Like two planets around the same star that simply cannot stop burning, scorching the lack of air around it to a burnt crisp of nothing, their paths were destined to meet. Sometimes he rocketed ahead of her, and sometimes she found herself lurching in front of him, always pausing to stick her tongue out, but eventually, the equilibrium would settle in and their journeys would align themselves with another.
In the past few hours, the only sounds that have graced her earlobes are crunching metal, shouts and heaving groans, commands that were roared at her, the only things that kept her alive. And a few words gasped into her ear as they floated in the air that was being sucked away from them.

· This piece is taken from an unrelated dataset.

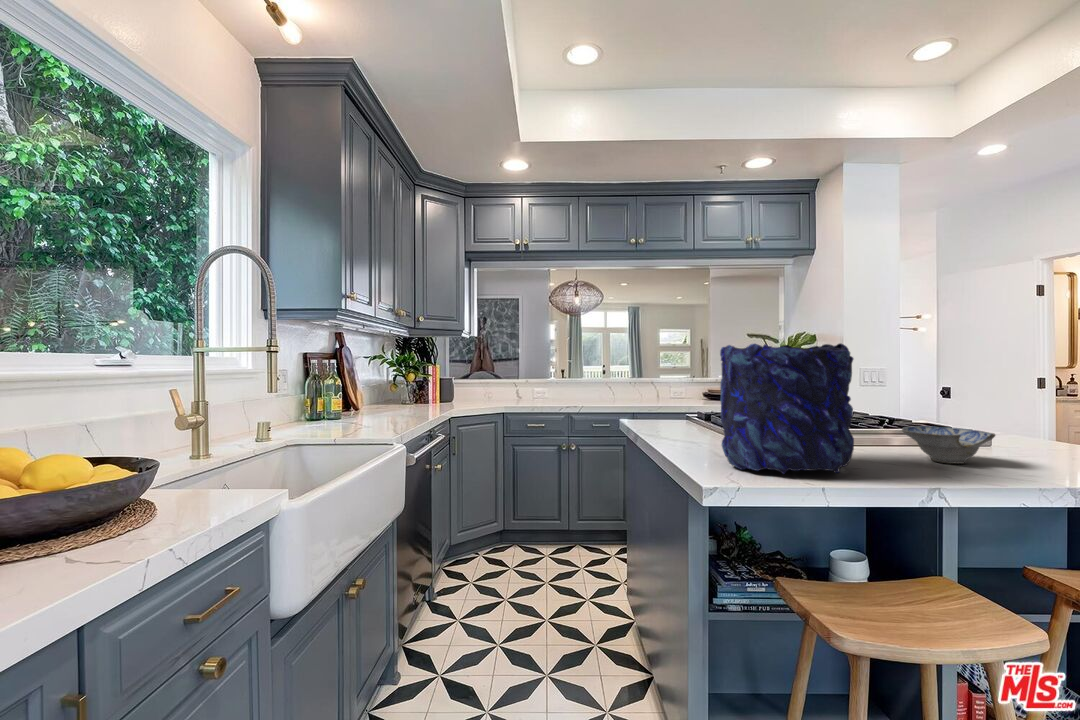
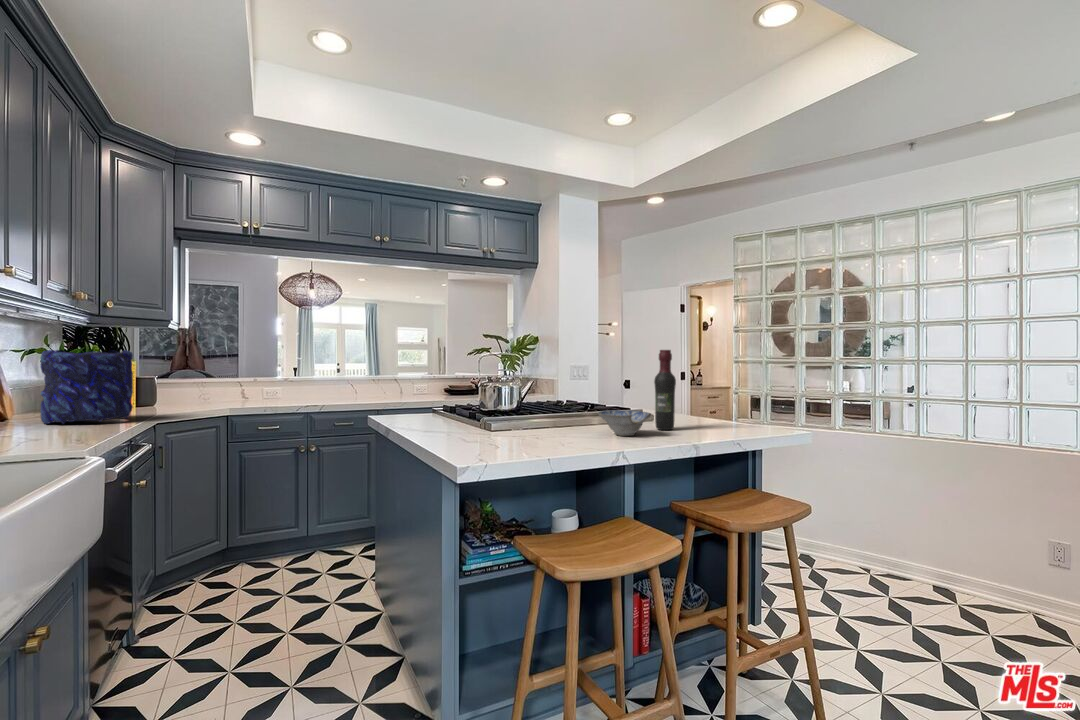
vase: present [720,343,854,474] -> present [40,350,133,424]
wine bottle: none [999,343,1040,460] -> present [654,350,676,430]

When Auld Lane Syne echoes through the Watchtower, therefore, just as the clock strikes midnight, the gentle, quiet melody is so alien when juxtaposed to the chaos of the past twenty-four hours that is startling, and she almost flinches with the strangeness of it. Things such as new years and lullabies and January's, things that seemed impossible an hour ago, are suddenly feasible and overall very likely.
Wally, standing next to her as he has been all night, breathes in sharply. Before she can glance over at him or offer some comfort poorly disguised as a jibe, she is picked up, scooped up in his arms as if it's nothing. She waves her arms in the air, scoffing without words – the jibe she was preparing really feels appropriate now – but forgets when she sees how serious he is, and how his eyes, bright and alive, contrast with the dull bruise on his cheek.

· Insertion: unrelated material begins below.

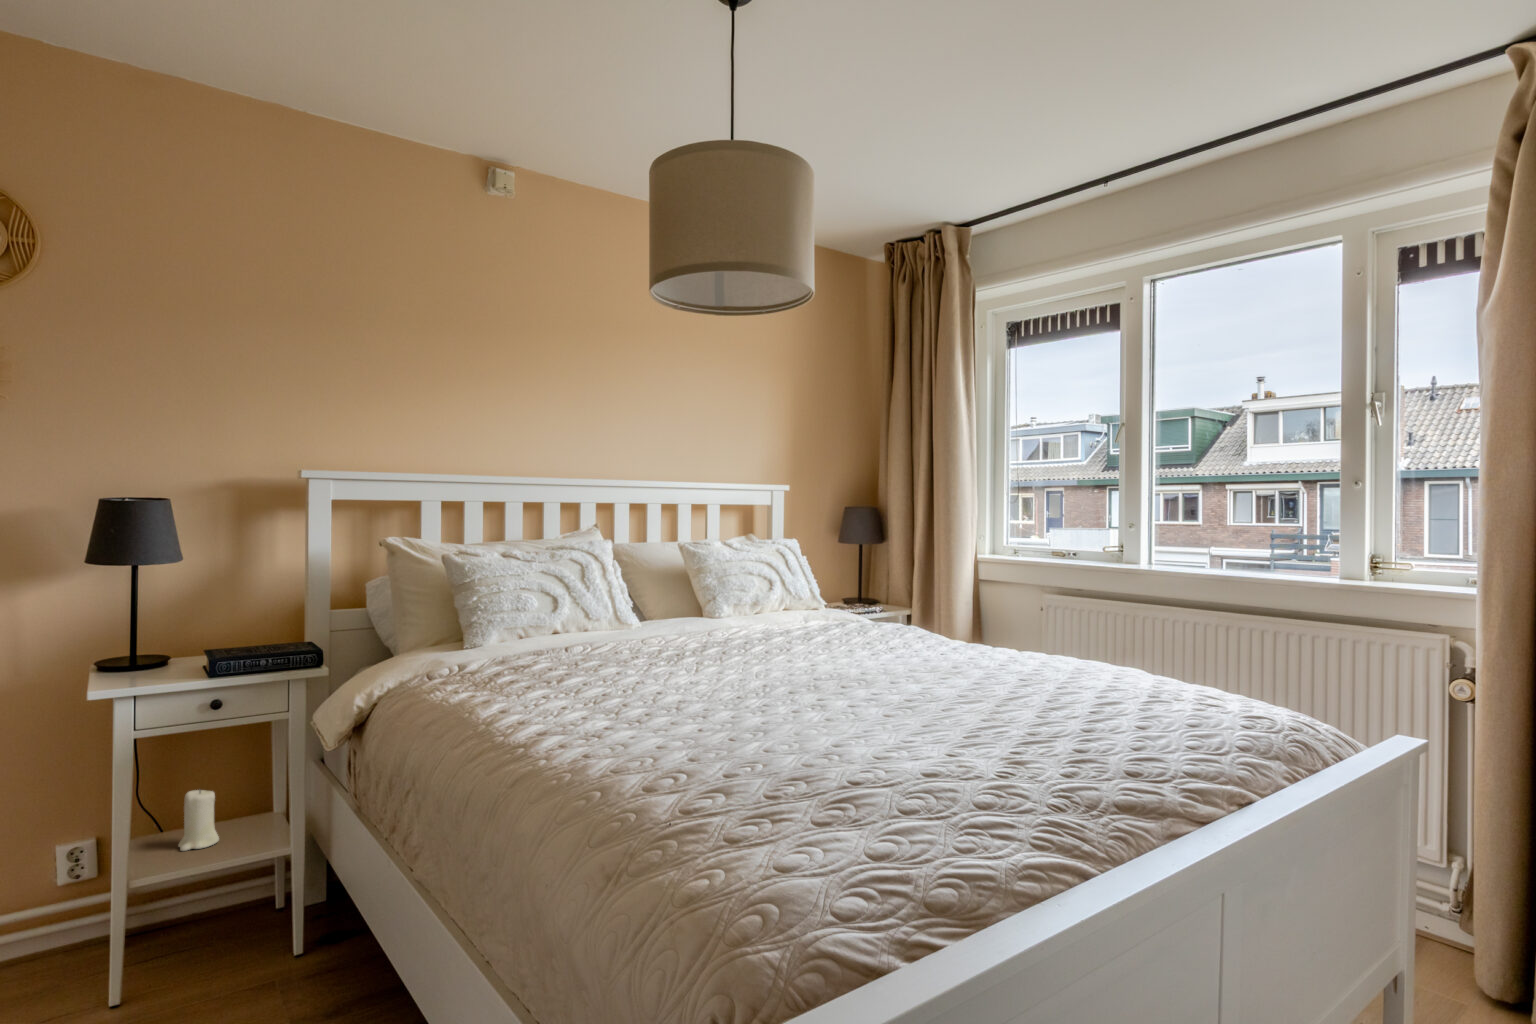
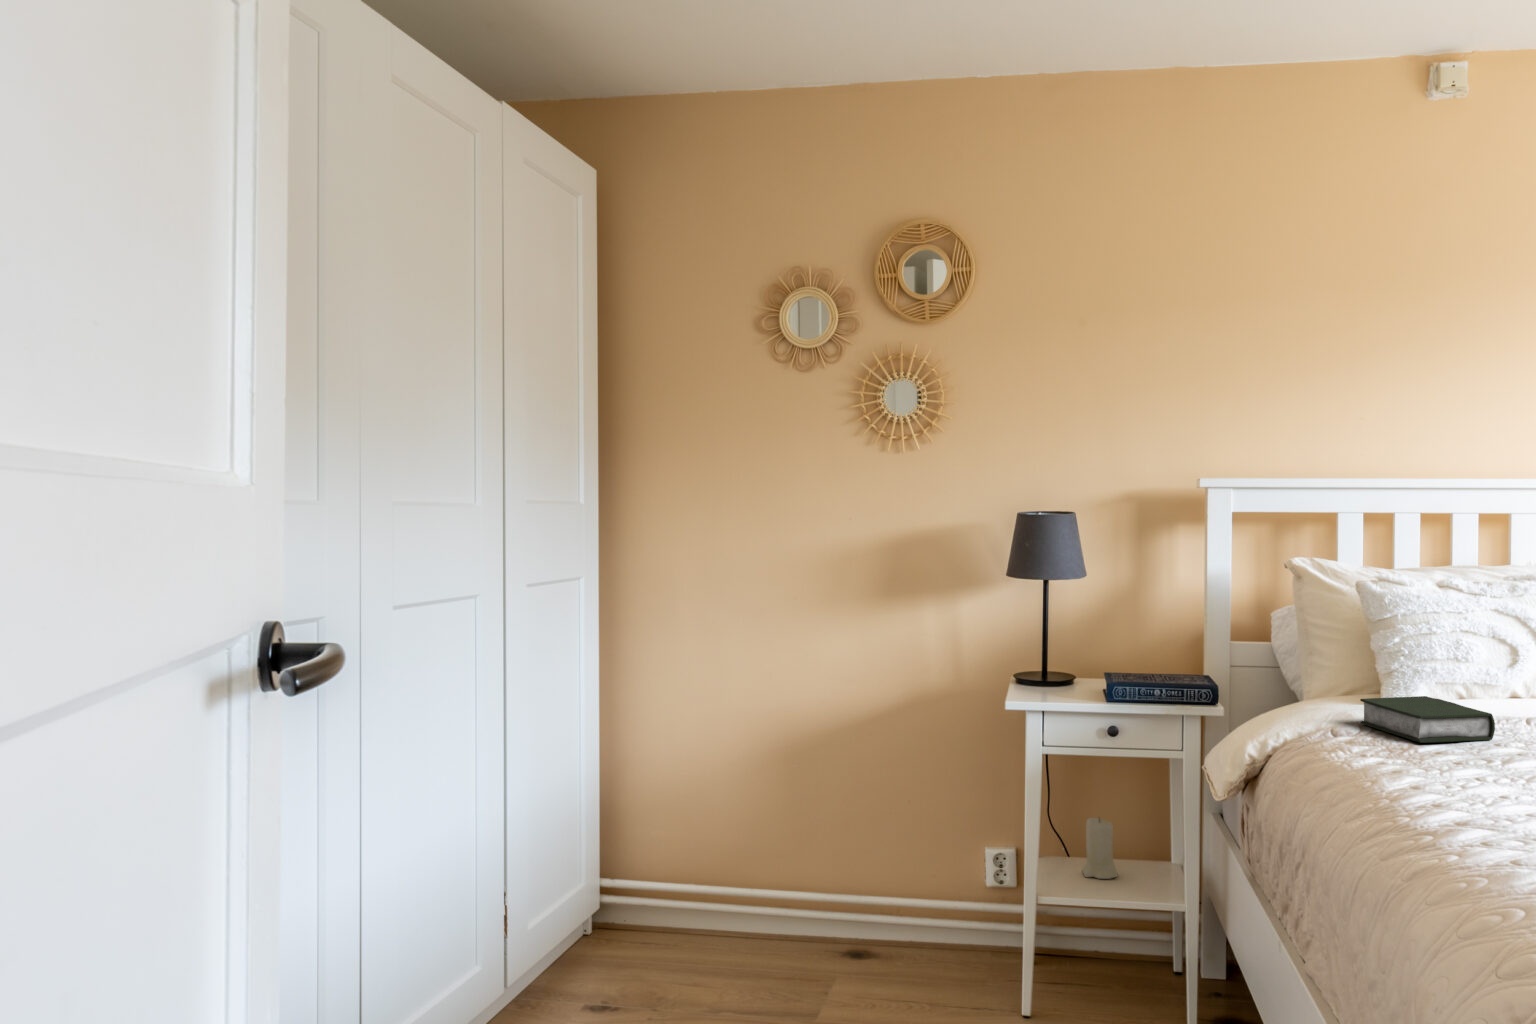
book: none [450,639,547,675] -> present [1360,696,1495,743]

"I should've done this a long time ago," he murmurs, somewhat sheepishly.
No, I should've, she thinks, but it is understood and she doesn't feel inclined to say it. Instead she smirks at him, and says, "No kidding." She wraps her arms around his neck and leans in.
In the hazy daydream that was remembering, the kiss that follows makes sense; everything she said to him, every word he spit at her, every time she scoffed at his honest attempts to be nice to her, was leading up to this moment.
It just took a little time for it to take no time at all.